Later, by Putin’s decree, the Danone Russia dairy company and the Baltika brewery, owned by Denmark’s Carlsberg, were nationalized (see Russia.Post for more about these cases). The dairy business is now headed up by a former Chechen agriculture minister and Ramzan Kadyrov’s nephew, Yakub Zakriev, while the new head of Baltika is 70-year-old Taimuraz Bolloev, Putin’s longtime acquaintance, who had managed the company from 1991 to 2004.

Like any act of repression, the ongoing process of forcibly changing owners of major companies is demonstrative in nature.
Lukoil headquarters in Moscow. Source: Wiki Commons
The point is, as with the murders (besides Maganov, there was another mysterious death at Lukoil – on May 4, 2022, Alexander Subbotin, another Lukoil board member, was found dead in a Moscow basement, allegedly after receiving a dubious treatment from a “shaman”), to make business as a whole more pliable, so that the seizure of large assets, as well as changes of owners/managers, proceeds more smoothly going forward.

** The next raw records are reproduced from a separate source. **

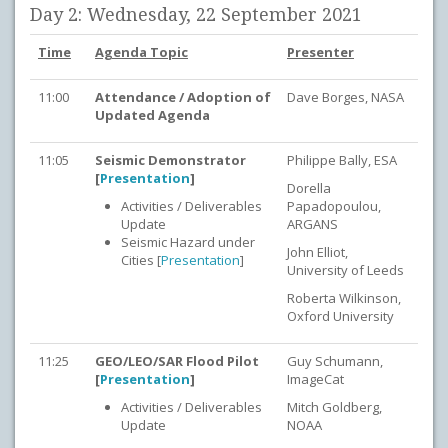
Day 2: Wednesday, 22 September 2021
Time
Agenda Topic
Presenter
11:00
Attendance / Adoption of
Dave Borges, NASA
Updated Agenda
11:05
Seismic Demonstrator
Philippe Bally, ESA
[
Presentation
]
Dorella
Activities / Deliverables
Papadopoulou,
Update
ARGANS
Seismic Hazard under
John Elliot,
Cities [
Presentation
]
University of Leeds
Roberta Wilkinson,
Oxford University
11:25
GEO/LEO/SAR Flood Pilot
Guy Schumann,
[
Presentation
]
ImageCat
Activities / Deliverables
Mitch Goldberg,
Update
NOAA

Overall, it is probably more correct to talk not about de-privatization, but about an ongoing large-scale redistribution of property in which de-privatization is only one of the tools.

On February 24, 2022, Putin, with an assist from Western sanctions, built a “fence” to keep businessmen and managers in Russia. The institution of private property, together with the presence in Russia of businessmen owning large assets, is the last obstacle in the way of finally establishing a Soviet-style nomenklatura system in which there is no independent elite – only cogs in a single machine, unquestioningly subordinate to the supreme ruler. To get rid of this obstacle, a streamlined mechanism was needed to redistribute property from the old owners, who still remembered the times when owning large assets gave them some independence, to new ones, completely subordinate to the Kremlin.

The tsar, which Putin essentially is today, must dispose of lands and souls, giving them to those who have distinguished themselves in service as he sees fit. Moreover, the time has come for the original owners to retire, and the Kremlin wants to decide itself who will succeed them. They considered themselves private owners, but Putin always saw them only as holders of assets turned over to them by the state.

Just like in 2004 when the “Beslan package” of reforms, one part of which was the cancellation of direct elections for regional leaders, considerably weakened all governors – not just those whose terms were coming to an end – the current wave of de-privatization is turning the once all-powerful oligarchs into a semblance of Soviet “red directors.”